A Corregedoria-Geral da Justiça do Ceará investigará a conduta do juiz Francisco José Mazza Siqueira, que, diante de vítimas que processam um médico por violência sexual, disse que mulheres são “bicho da língua grande” e que “chutam as partes baixas”. O advogado das vítimas aponta naturalização da violência de gênero.
A declaração do magistrado, que é titular da 2ª Vara Cível da Comarca de Juazeiro do Norte, foi feita durante uma audiência em 26 de julho e veio à tona na última sexta-feira (4) com a divulgação na imprensa de um áudio da sessão.
Depois de ouvir de uma vítima que ela teria sido tocada sem consentimento nas partes íntimas pelo réu, o juiz disse que era assediado por alunas quando era professor e diz que “quem acha que mulher é boazinha, estão tudo enganado”.
Na sequência, diz que mulher é “bicho de mão pesada, bicho da língua grande e que chuta as partes baixas”. A reportagem procurou o magistrado por meio do Tribunal de Justiça do Ceará, que apenas citou a sindicância da Corregedoria, órgão ao qual também caberá “avaliação de aplicação de outras medidas cabíveis”.

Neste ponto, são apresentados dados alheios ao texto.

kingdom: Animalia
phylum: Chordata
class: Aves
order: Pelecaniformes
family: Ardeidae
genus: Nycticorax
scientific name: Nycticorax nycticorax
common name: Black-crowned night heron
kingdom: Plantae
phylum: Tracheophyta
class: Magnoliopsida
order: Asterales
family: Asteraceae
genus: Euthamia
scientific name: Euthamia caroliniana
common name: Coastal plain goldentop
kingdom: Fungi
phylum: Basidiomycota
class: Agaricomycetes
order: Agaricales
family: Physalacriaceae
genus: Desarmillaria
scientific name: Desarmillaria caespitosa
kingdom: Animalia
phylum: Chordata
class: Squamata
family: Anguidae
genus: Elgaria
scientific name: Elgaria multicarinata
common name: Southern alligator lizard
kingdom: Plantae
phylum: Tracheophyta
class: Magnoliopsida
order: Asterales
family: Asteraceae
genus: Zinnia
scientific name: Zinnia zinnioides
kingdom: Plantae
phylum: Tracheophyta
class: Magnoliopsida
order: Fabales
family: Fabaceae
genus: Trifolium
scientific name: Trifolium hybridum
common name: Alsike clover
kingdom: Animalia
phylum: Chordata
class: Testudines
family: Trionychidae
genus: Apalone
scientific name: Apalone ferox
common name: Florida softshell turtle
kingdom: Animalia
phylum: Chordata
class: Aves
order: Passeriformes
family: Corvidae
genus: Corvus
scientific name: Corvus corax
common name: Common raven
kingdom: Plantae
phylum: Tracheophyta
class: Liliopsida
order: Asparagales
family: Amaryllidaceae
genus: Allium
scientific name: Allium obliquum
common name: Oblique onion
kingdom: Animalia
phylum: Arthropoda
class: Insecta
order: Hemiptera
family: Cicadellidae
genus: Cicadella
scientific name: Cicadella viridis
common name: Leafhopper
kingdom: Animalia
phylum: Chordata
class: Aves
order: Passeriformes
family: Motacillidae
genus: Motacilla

Conforme o advogado das vítimas, Aécio Mota, trata-se de um “clara e inaceitável naturalização da violência de gênero”. Ele prometeu acionar a OAB (Ordem dos Advogados do Brasil).
“É quase como se a vítima passasse a ocupar o banco dos réus. Uma total inadequação ao papel de imparcialidade que ele deveria ter”, diz Mota.
A OAB do Ceará se manifestou sobre o caso por meio de uma nota assinada por Christiane Leitão, vice-presidente e presidente da Comissão da Mulher Advogada da instituição. Ela fala em possível “violência institucional” e declara que caberia ao juiz “zelar pela integridade física e psicológica da vítima, sobretudo em se tratando de crimes contra a dignidade sexual”.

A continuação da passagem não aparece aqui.